The list of schools banning the spinners seems to be growing quickly. But at least one expert is disappointed by the bans. "These little gadgets should be called fidget tools, not toys, and they can be part of a successful strategy for managing fidgety behavior if they are introduced as a normal part of the classroom culture," said Claire Heffron, a pediatric occupational therapist in Cleveland.

Even so, teachers say that most kids are using the fidget spinners as toys, focusing on them rather than on class.


What are the spinner benefits? 


There's no doubt that toys that allow kids to fidget can benefit kids with autism. Occupational therapists often use sensory toys like tactile discs, Koosh balls and even putties or clays to soothe kids who have sensory-processing issues. Similarly, research has shown that movement can help kids with ADHD to focus. A 2015 study published in the Journal of Abnormal Child Psychology by Rapport and his colleagues looked at 8- to 12-year-old kids with ADHD. The researchers found that those who participated in gross motor activity; meaning the movement of limbs or large parts of the body; performed better than those who sat still during tasks involving working memory, which is a type of memory used for processing incoming information. Exercise has also been proven to be helpful for kids with ADHD.

But without studies that specifically look at fidget spinners, it's impossible to say whether the devices could help kids with ADHD or not. Fidget spinners are not likely to help much therapists say, because they don't require gross body movements, which is what appears to be responsible for increasing activity in the frontal and prefrontal brain areas that are responsible for sustaining attention. The spinners are also visually distracting, and so they could pull a child's attention away from the chalkboard or teacher.


Spinner safety 


An unofficial report in June about possible lead in these toys may have parents worried, but don't clear your home of the spinners just yet. Tamara Rubin, a lead-poisoning-prevention advocate who is not affiliated with any university or research institution, home-tested 11 fidget spinners and found unusually high amounts of lead in two of these. Even so, Rubin's findings have not been replicated nor peer-reviewed; and Rubin only tested 11 spinners.
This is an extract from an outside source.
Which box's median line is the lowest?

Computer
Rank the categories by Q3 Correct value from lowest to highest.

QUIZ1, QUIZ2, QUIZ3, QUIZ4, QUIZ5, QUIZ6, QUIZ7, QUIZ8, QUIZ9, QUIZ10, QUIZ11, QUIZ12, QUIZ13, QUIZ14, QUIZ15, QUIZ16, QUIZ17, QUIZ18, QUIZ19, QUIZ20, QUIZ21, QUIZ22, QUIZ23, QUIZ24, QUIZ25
A bigger concern may be the risk of kids choking on some of the spinner's small parts. The U.S. Consumer Product Safety Commission, is looking into reports of children choking on parts that have popped out of a fidget spinner, said Patty Davis, the CPSC's acting communications director.
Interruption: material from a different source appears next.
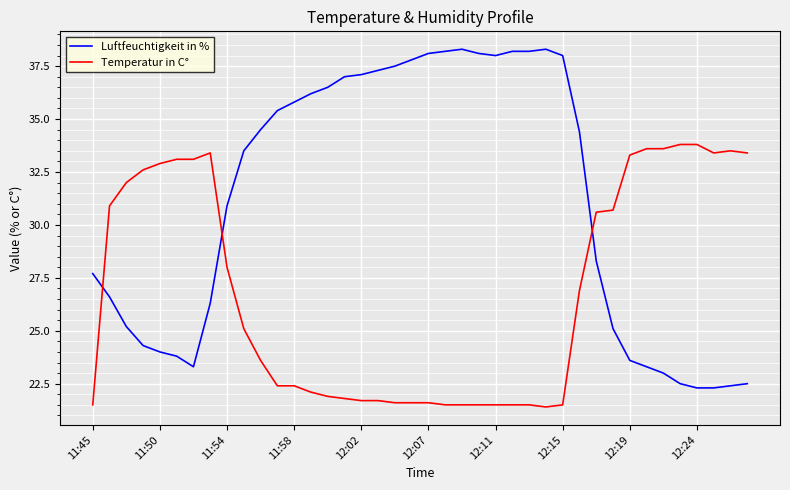

Count the number of data series in this chart.

2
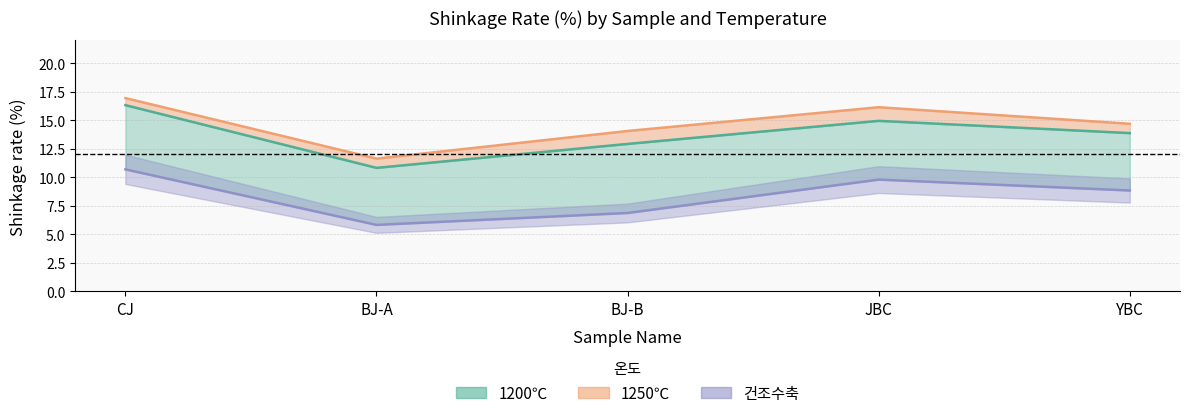

True or false: 건조수축 has more than 0 interior local peaks.

True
Here are some tips from the Toy Association for keeping your kids safe while fidget-spinning:
- Follow age labels
- Shop at reputable stores (where you'll find toys that passed safety testing)
- Follow tips for light-up spinners (make sure the spinner's battery is locked in the spinner)
- Check for broken parts (which can be a choking hazard).


Final conclusion


My thoughts about the whole spinner craze are the following: if you notice that your child is benefiting from spinning these toys while doing schoolwork, let them fidget. They don't harm anyone with it. Every child is different and has other needs. But keep an eye on them and tell them not to put the peaces that come of in their mouth. Teach your child to be responsible.